Notice how right away there is significant activity (the steep drop starting in the upper left) and how that leads to 25% of the findings being closed in first three weeks (21 days). However the next 25% of findings take a bit longer, and it takes a little over another 3 more months (121 days total) to see 50% of the findings closed. At this point the curve is starting to flatten out though, the rate of closures on the “old” findings is really slowing down, and the next 25% requires almost another year to address (472 days from discovery).

One challenge in communicating this analysis is that the results are a distribution of probability over time. Some organizations may start out strong and slow down while other orgs may start slow but catch up quick — it’s very difficult to capture those differences when reducing it down to a single comparable number. That’s why we chose to highlighting those three points on the curve. It enables us to compare the initial close rate (25%) with the median close rate (50%) with the long-game (75%) across different variables we will be looking at.

To illustrate those three points, let’s take a look at the close rates across industries:There is a whole lot being communicated in this plot, so let’s step through it. At a high-level, we’ve got the close rate for 25% (green), 50% (blue) and 75% (red) of the findings. Also, notice the horizontal axis is on a log scale: the closure rates have quite a long tail and if we were on a linear scale, the 25% numbers would look like they are all about the same time. So the log-scale gives us the ability to see differences at both ends. Also, notice that each of these intervals has some light gray text underneath at the right, this is stating how many closed/total findings were in that grouping. So Gov/Edu had about 99,000 findings closed out of about 133,000 findings, compared to the Technology sector which had 1.2 million closed out of 1.7 million (knowing the sample size in each slice is helpful if you speak that language). Finally, there are subtle dotted vertical lines for the three break points. These are communicating the overall rate of closures from the first plot: 21 days, 121 days and 472 days. This makes it easy to look at these industries and see which are better or worse than average for the three points.

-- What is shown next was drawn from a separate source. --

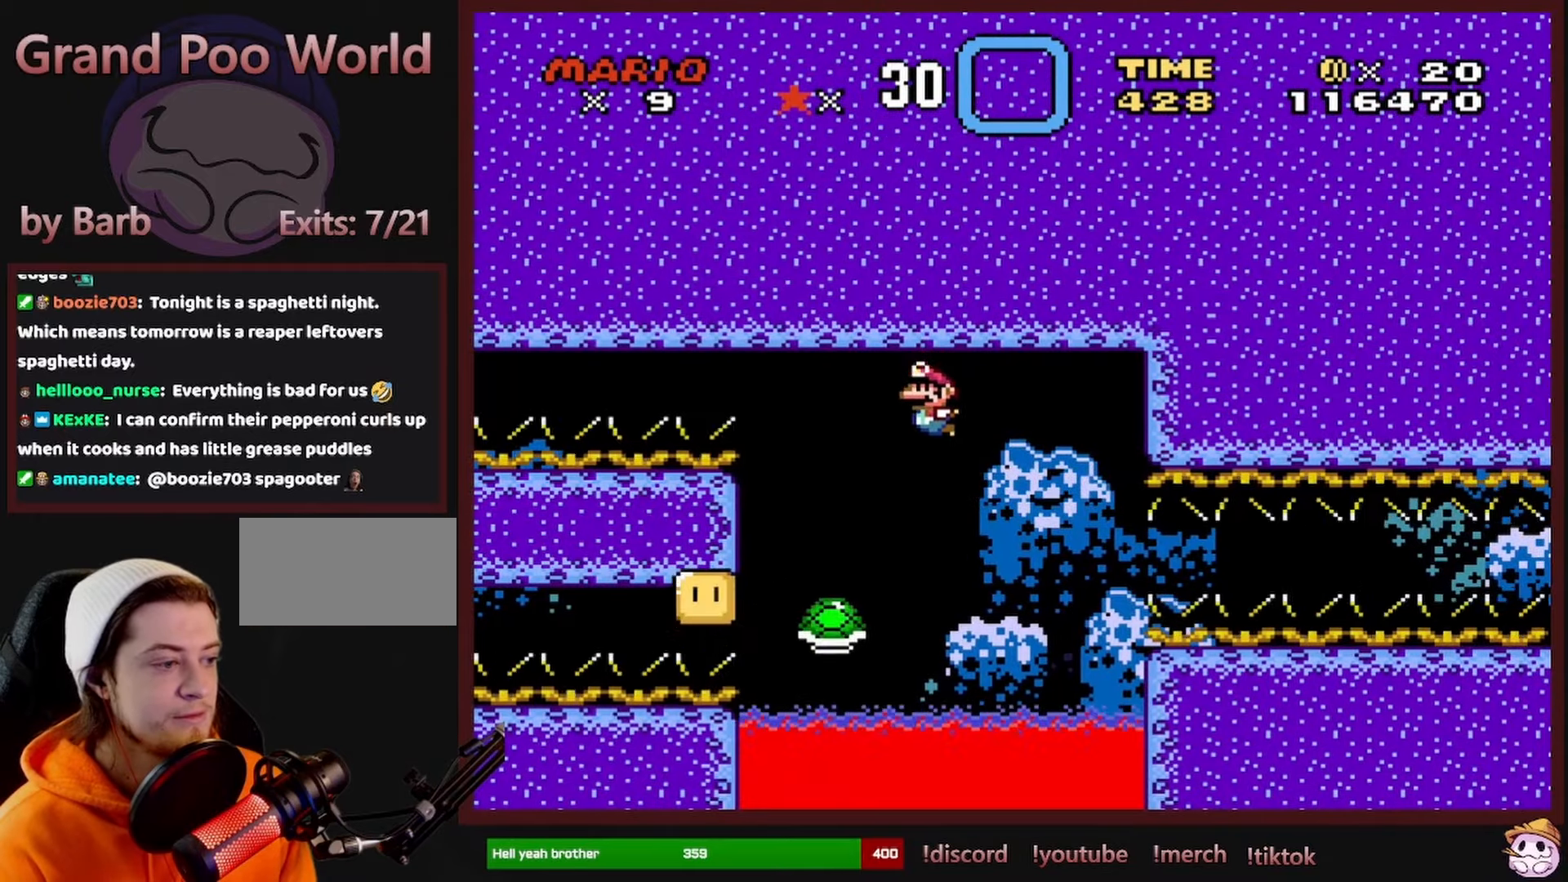
{"buttons": ["DPAD_DOWN"], "events": [[50, "B", "down"], [133, "B", "up"], [233, "DPAD_DOWN", "down"], [250, "DPAD_LEFT", "up"], [316, "DPAD_LEFT", "down"], [400, "DPAD_LEFT", "up"]]}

It’s relatively easy to look across the sectors and compare the three different points taken from the survival plot. Take a look at the Infrastructure sector in the above plot. They do quite well off the starting block and close 25% of the findings in 15 days, and even 50% of the findings in 82 days. But for some reason, they slow way down after that, and take a whopping 1,180 days in the next timespan (about three years to from 50% closed to 75% closed). There must be something in that sector pushing for quick closures, maybe of the critical findings, but a lack of pushing after that, which causes that extremely long tail.

The full report looks at multiple different perspectives in flaw persistence such as the close rates across languages, severity, criticality and the effect of region and even internally developed versus open source (spoiler, internal apps fared better). I highly recommend reading the State of Software Security report from Veracode.